[Text section]
I’ve set up a CAA DNS record for my domains that allow it. Dreamhost and Fastmail don’t have that record type, but Porkbun does. The CAA record basically tells TLS/SSL certificate issuers which issuers are allowed to issue a cert for that domain, theoretically limiting bad actors from getting certs issued from some other authority who they’ve otherwise convinced they are allowed to issue the cert from. It isn’t verified by browsers though.
Since I use LetsEncrypt, my record value looks like 128 issue "letsencrypt.org"
. The 128
tells authorities to disallow registration if there is an error in the record. The issue
tells authorities they can issue any cert type, as opposed to issuewild
, which only allows wildcards. The "letsencrypt.org"
specifies which authority to allow. The quotes are important. I left them off at first and it seemingly broke DNS (all record types) for that domain. If you want more authorities, you would create multiple records.
I also created an iodef
record, which tells authorities how to contact you if an invalid certificate request is made. They have a similar format, looking like 0 iodef "mailto:admin@example.com"
. LetsEncrypt doesn’t support this from what I hear, but some authorities do, and could give warning to an attempted use of your domain for nefarious purposes.
You can verify that your records look right by running host -t caa example.com
or dig -t caa example.com
. Unless you’re on Mac OS X.11 (El Capitan) or earlier, which doesn’t seem to support that record type with the native commands.
My related certs don’t expire for a while, so I haven’t gotten to test that this works yet. I’m not sure what would happen if it fails. LetsEncrypt sends notices to my account email address, so I suspect they’d send something there. But I don’t figure there’ll be problems with this simple syntax.
[/Text section]
-- Exercise brief --
Rewrite the text on CAA DNS records from "I’ve set up" to "by browsers though.", replacing "Porkbun" with "Namecheap".
[Raw data]
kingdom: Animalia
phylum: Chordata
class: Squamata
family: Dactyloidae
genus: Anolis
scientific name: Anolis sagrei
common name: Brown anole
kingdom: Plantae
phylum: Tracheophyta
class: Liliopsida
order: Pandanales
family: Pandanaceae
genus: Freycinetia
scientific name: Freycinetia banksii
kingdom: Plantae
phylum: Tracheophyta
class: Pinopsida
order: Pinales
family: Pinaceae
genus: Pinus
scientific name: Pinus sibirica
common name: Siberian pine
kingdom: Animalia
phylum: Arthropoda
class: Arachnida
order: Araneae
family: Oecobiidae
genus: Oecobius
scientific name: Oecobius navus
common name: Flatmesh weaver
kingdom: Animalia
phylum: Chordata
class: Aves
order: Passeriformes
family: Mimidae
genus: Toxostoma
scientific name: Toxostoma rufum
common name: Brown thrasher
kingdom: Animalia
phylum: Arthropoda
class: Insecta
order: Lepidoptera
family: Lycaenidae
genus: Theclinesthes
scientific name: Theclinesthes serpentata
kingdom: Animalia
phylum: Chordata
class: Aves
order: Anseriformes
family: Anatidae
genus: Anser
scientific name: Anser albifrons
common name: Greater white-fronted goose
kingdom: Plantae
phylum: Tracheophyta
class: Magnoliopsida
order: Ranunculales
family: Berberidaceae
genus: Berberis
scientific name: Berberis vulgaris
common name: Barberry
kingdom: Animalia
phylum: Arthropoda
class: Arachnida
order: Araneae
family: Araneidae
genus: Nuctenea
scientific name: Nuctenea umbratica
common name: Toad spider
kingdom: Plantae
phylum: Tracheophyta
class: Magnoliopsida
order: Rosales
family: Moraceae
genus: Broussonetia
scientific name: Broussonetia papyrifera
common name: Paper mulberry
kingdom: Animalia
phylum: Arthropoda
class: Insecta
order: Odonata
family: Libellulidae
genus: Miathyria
[/Raw data]
-- Problem solution --
I’ve set up a CAA DNS record for my domains that allow it. Dreamhost and Fastmail don’t have that record type, but Namecheap does. The CAA record basically tells TLS/SSL certificate issuers which issuers are allowed to issue a cert for that domain, theoretically limiting bad actors from getting certs issued from some other authority who they’ve otherwise convinced they are allowed to issue the cert from. It isn’t verified by browsers though.